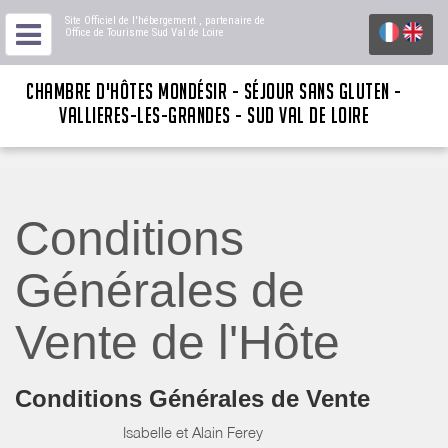
Site Officiel de l'hébergement
, partenaire de
Office de Tourisme Sud Val de Loire
CHAMBRE D'HÔTES MONDÉSIR - SÉJOUR SANS GLUTEN -
VALLIERES-LES-GRANDES - SUD VAL DE LOIRE
Conditions
Générales de
Vente de l'Hôte
Conditions Générales de Vente
Isabelle et Alain Ferey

Task item> Scan the entries above for the string "Générales", and copy every line where it turns up.

Response below>
Générales de
Conditions Générales de Vente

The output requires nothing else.